An approachable software engineering student with a background in tech support, charity work, kitchens, and freelance problem-solving — bringing empathy, systems thinking, and a slightly obsessive eye for doing things properly.
Background
Hello Moto
My professional journey began with five years as a Technical Support Agent for Motorola. It was my first real lesson in communication; I learned how to translate dense, technical concepts into plain English for people who did not want a lecture — just a solution that actually worked. In other words, I learned that it’s fine to be clever, but being useful is even better.

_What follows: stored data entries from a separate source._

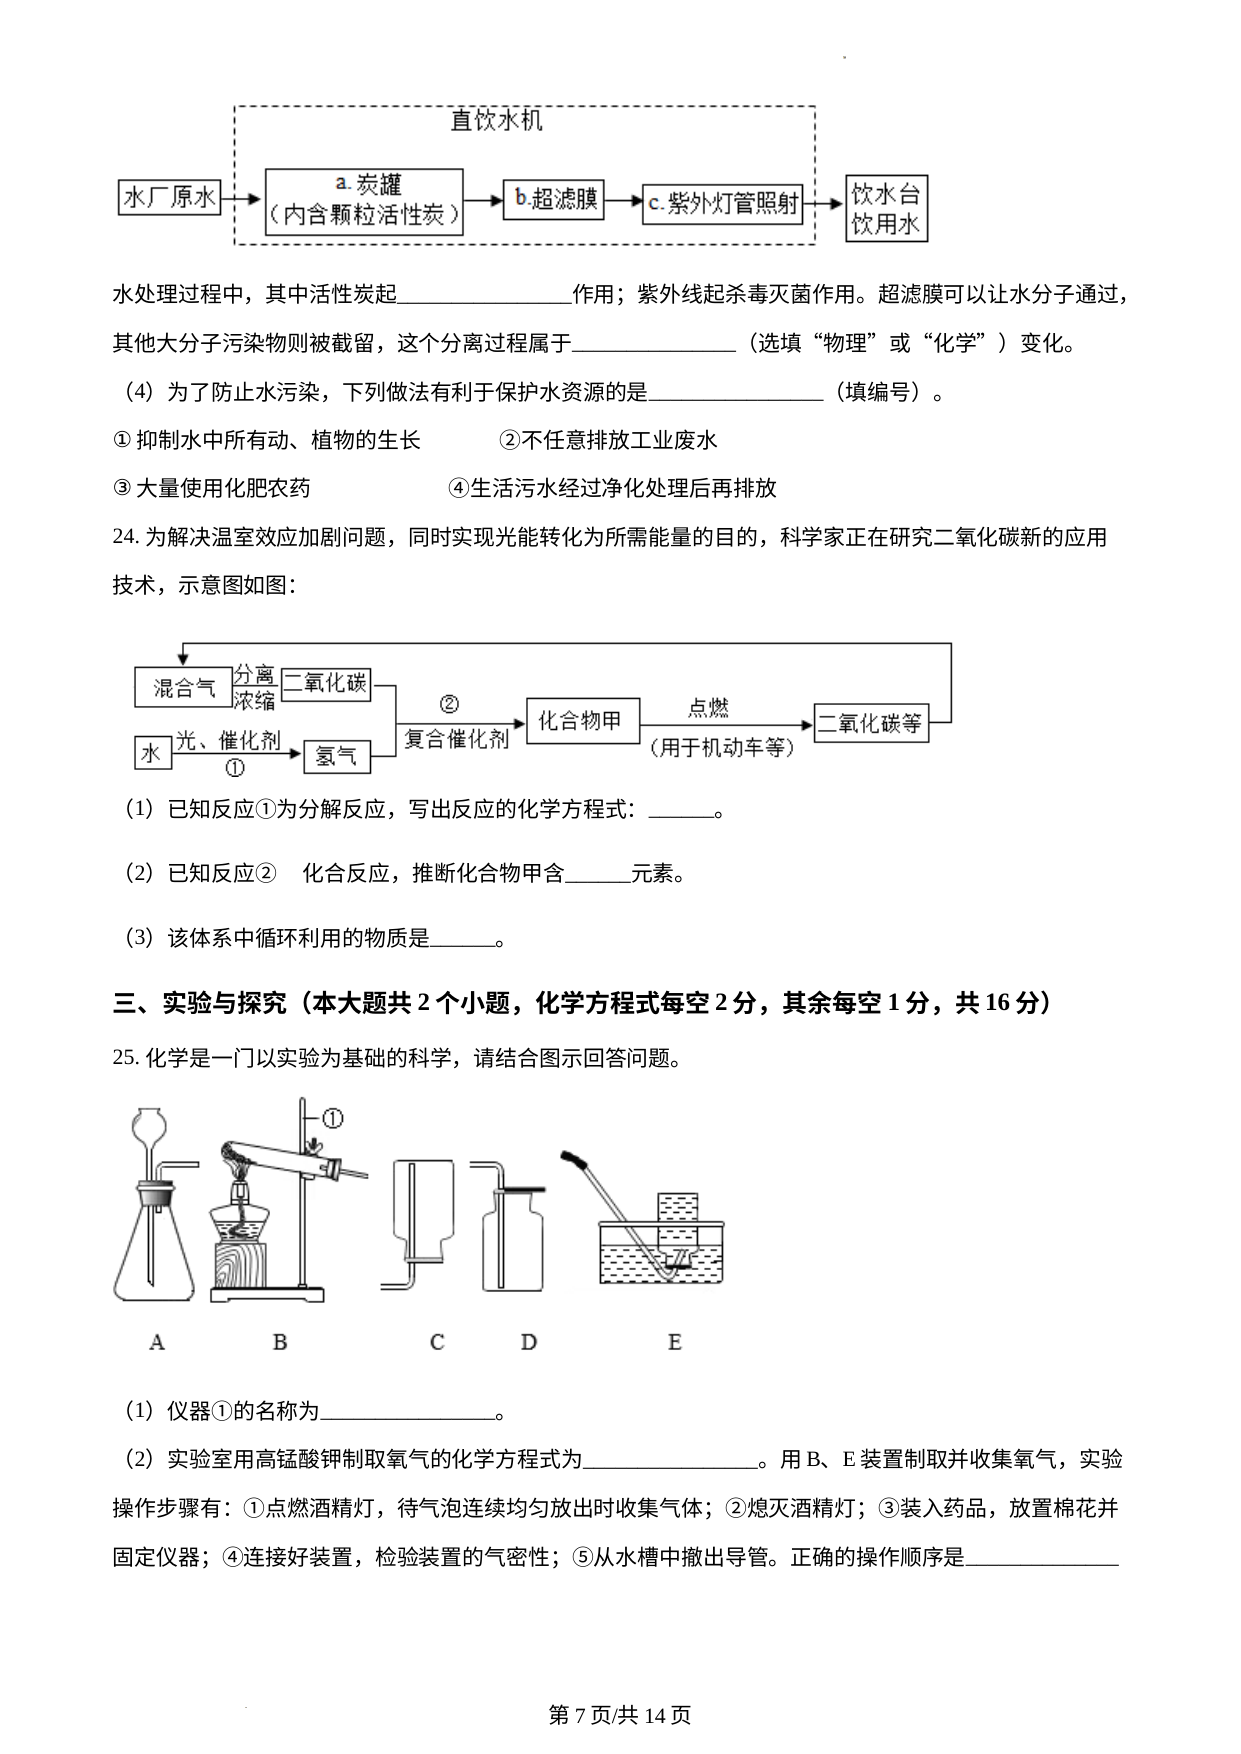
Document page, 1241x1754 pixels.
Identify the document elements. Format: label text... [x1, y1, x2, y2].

text （2）已知反应②化合反应，推断化合物甲含______元素。 [112, 839, 1128, 904]
picture [112, 616, 972, 777]
text （4）为了防止水污染，下列做法有利于保护水资源的是________________（填编号）。 [112, 374, 1128, 407]
text ①抑制水中所有动、植物的生长 ②不任意排放工业废水 [112, 422, 1128, 455]
text （3）该体系中循环利用的物质是______。 [112, 920, 1128, 953]
picture [112, 101, 935, 252]
text 水处理过程中，其中活性炭起________________作用；紫外线起杀毒灭菌作用。超滤膜可以让水分子通过，其他大分子污染物则被截留，这个分离过程属于_______________（选填“物理”或“化学”）变化。 [112, 277, 1128, 358]
text ③大量使用化肥农药 ④生活污水经过净化处理后再排放 [112, 471, 1128, 503]
text 24. 为解决温室效应加剧问题，同时实现光能转化为所需能量的目的，科学家正在研究二氧化碳新的应用技术，示意图如图： [112, 519, 1128, 600]
text 25. 化学是一门以实验为基础的科学，请结合图示回答问题。 [112, 1040, 1128, 1073]
text （1）仪器①的名称为________________。 [112, 1394, 1128, 1426]
text （1）已知反应①为分解反应，写出反应的化学方程式：______。 [112, 791, 1128, 824]
text 三、实验与探究（本大题共2个小题，化学方程式每空2分，其余每空1分，共16分） [112, 969, 1128, 1034]
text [112, 1442, 1128, 1572]
picture [112, 1088, 736, 1361]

Where Empathy Became Practice
After Motorola, I spent time in Ethiopia volunteering with a charity for abandoned children with disabilities. As a community organiser, I helped plan daily routines, kept financial records in order, and supported the relocation and renovation of the charity house. What mattered most to me was showing up with commitment and compassion, simply to help where I could. That experience continues to shape the way I work as an engineer: I stay user-focused, take ownership, and stay motivated by meaningful impact rather than recognition.
The Mise en Place of Code
I later moved into professional kitchens, where I developed a proper appreciation for order, preparation, and efficiency. When I traded the chef’s knife for a keyboard, I kept that same mise en place mindset — because when things get busy, a clean, well-prepared codebase makes all the difference. In practice, that means I value modular code, clear boundaries, and maintainable structure. Basically: fewer surprises, less stress, better outcome.
Engineering Beyond the Brief
I do not just meet briefs — I like to give them a bit of a workout. My current academic performance, averaging over 80%, reflects how seriously I take the details.
The Scythe Project: When I was given a simple CMD terminal game brief, I took the scenic route and spent 300+ hours building a terminal-based version of Scythe board game. That meant creating a custom rendering system and a modular architecture spread across 160+ files. It’s not about showing off — it’s about learning and pushing myself to see how far I can go.
Efficiency Under Pressure: I may prefer modern frameworks like React, but I still respect the fundamentals. When challenged to build a full-stack PHP/SQL/Vanilla JS site, I delivered the whole thing — including server-side validation — in just 5 days.
The Street-Level Hustle
I also work part-time as a rickshaw rider in Edinburgh, which keeps me sharp in the best possible way. It is a crash course in reading people fast, understanding what they need, and delivering the kind of service that leaves them happy — and usually a bit more generous than they planned. It keeps me fit too, which is a decent bonus when your job is basically getting paid to do cardio and talk to people.
The Next Milestone: Industry Placement
My goal now is to bridge the gap between my freelance background and enterprise-level engineering. I am looking for a one-year industry placement where I can contribute to a real codebase while learning from experienced engineers.
I bring a mix of technical grit, empathy, and systems thinking — shaped by CodeClan, Napier, tech support, freelancing, and high-pressure real-world work.
I am an approachable developer who likes building things that work well and mean something. The stack may change, but the goal stays the same: pick a target, stay focused, and get it done.